"In presenting his latest picture package at the Criterion—a trio including the feature, The Story of Robin Hood ; the newest entry in the True-Life Adventure series, "Water Birds," and the cartoon short, "The Little House"—Walt Disney is again proving that his organization can provide the variety that is the spice of entertainment. Equally important is the fact that this film tryptych is likely to meet with the tastes of a variety of audiences. "Robin Hood" may not have the adult approach or credibility of "Water Birds," or the youthful charm of "The Little House," but it is an expert rendition of an ancient legend that is as pretty as its Technical hues and as lively as a sturdy Western.
Appropriately enough, the producer thought enough of this centuries-old saga to film it in England, its obvious locale, and with a British cast. His principals, from Plantagenet royalty to outlaw yeomanry, speak dialogue which does not grate on the ear. And, the action—the courtly speeches and romance are kept to a sensible minimum—is robust and fairly continuous.
The tale, for those who have never been to the movies or haven't heard it before, is still as true to form as Robin's fabulous archery. England, with Richard the Lion Heart held captive in Austria and his brother, the treacherous Prince John, mulcting the Midlands, is hardly a merry area. So, Robin again is ensconced in Sherwood Forest with his bold band, robbing "the rich to aid the poor."
This, of course, brings him into constant contact with the dastardly Sheriff of Nottingham and an occasional rendezvous with the Maid Marian, an ever-loving wench who can recognize a hero when she sees one. And, with the aid of such stalwarts as Little John and Friar Tuck, it is no time before Prince John's coffers are emptied to ransom Richard and Robin is rewarded with an Earldom and, naturally, the Maid Marian.

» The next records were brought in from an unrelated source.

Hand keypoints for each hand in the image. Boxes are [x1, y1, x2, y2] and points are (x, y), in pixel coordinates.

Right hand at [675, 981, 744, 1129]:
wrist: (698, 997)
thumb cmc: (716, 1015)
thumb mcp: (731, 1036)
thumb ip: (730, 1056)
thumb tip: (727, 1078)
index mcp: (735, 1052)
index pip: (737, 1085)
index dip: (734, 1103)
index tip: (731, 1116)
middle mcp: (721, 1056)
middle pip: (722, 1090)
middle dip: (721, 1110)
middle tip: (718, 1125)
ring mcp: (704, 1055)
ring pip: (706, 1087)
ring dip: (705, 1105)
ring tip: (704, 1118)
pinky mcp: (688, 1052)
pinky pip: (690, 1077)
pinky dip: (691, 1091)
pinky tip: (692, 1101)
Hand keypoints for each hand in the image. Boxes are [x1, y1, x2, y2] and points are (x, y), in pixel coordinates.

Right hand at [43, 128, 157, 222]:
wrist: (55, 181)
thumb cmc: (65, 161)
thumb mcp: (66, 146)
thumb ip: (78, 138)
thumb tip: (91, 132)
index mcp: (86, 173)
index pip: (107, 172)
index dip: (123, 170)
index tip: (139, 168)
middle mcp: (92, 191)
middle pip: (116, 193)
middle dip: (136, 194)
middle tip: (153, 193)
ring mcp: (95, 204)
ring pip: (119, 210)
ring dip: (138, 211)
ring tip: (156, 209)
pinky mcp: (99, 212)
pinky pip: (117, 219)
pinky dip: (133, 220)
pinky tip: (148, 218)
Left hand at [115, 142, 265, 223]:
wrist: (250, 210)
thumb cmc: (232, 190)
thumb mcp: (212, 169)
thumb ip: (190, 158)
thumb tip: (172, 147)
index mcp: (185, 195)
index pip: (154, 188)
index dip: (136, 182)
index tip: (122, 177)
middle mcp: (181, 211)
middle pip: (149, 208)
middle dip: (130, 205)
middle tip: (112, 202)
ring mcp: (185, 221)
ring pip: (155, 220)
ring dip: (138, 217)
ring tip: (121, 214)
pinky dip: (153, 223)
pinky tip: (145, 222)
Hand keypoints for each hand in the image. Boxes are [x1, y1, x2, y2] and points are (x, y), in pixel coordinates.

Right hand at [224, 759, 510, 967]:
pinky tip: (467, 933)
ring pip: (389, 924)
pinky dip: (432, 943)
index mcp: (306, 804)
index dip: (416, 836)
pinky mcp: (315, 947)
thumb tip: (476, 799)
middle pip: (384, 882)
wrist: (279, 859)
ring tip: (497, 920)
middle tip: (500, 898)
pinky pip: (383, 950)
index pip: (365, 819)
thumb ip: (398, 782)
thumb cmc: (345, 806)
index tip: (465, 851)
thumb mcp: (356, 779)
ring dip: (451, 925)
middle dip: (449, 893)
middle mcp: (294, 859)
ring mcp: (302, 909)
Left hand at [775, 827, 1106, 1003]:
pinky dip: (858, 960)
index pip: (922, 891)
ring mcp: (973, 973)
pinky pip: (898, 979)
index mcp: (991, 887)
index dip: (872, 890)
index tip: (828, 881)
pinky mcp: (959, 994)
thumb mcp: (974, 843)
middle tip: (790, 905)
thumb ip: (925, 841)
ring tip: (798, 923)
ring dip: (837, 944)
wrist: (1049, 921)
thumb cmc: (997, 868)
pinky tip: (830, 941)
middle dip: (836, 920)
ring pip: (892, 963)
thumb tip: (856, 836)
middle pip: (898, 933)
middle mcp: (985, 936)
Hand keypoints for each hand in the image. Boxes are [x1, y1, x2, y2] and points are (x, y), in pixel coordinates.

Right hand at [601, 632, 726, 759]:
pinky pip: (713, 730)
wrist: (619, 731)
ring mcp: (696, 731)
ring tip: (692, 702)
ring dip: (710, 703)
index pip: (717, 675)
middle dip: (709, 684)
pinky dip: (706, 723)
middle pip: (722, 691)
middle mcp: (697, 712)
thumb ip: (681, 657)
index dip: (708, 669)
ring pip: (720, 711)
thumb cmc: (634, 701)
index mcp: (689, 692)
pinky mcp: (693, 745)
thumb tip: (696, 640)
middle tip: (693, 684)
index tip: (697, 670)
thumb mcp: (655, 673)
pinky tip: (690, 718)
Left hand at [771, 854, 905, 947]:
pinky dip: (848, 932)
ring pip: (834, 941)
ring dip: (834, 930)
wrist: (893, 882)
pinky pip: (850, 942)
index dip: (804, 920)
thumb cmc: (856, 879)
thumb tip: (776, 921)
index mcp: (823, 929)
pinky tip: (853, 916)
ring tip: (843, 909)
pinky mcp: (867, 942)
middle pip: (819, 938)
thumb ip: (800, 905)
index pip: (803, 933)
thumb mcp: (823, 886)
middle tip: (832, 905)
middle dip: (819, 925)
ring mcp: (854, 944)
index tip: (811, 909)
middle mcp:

Richard Todd seems rather puny but is agile enough as the most feared long bowman of the greenwood. Joan Rice is pretty and mischievous as the dark-haired Maid Marian. And such veteran British character actors as James Hayter, James Robertson Justice, Peter Finch, Martita Hunt and Hubert Gregg contribute the proper adventurous and villainous assists as Friar Tuck, Little John, the Sheriff, the Queen Mother and Prince John, respectively. They all help to give a shining veneer to what could have been a dull story.
On the other hand, "Water Birds" is an old story in the finest tradition that does nothing to tarnish the reputation gained by the producer with such excellent predecessors as "Seal Island," "Beaver Valley" and "Nature's Half-Acre."
This time, more than a dozen cameramen, in cooperation with the National Audubon Society and the Denver Museum of Natural History, have trained their Technicolor sights on gannets, fairy terns, pelicans, coots, grebes, snowy egrets, flamingos, curlews and other water fowl to come up with a film document which again both educates and entertains. Especially edifying are such slow-motion shots as gannets plummeting from great heights into the waters below and a mating dance of the Western grebe which is as comic as a Chaplin fandango. And the integration of the musical background and the intelligent and humorous narration by Winston Hibler makes "Water Birds" a treat for both the eye and the ear."
Walt Disney's 'Story Of Robin Hood' was released in the United States of America on June 26th 1952.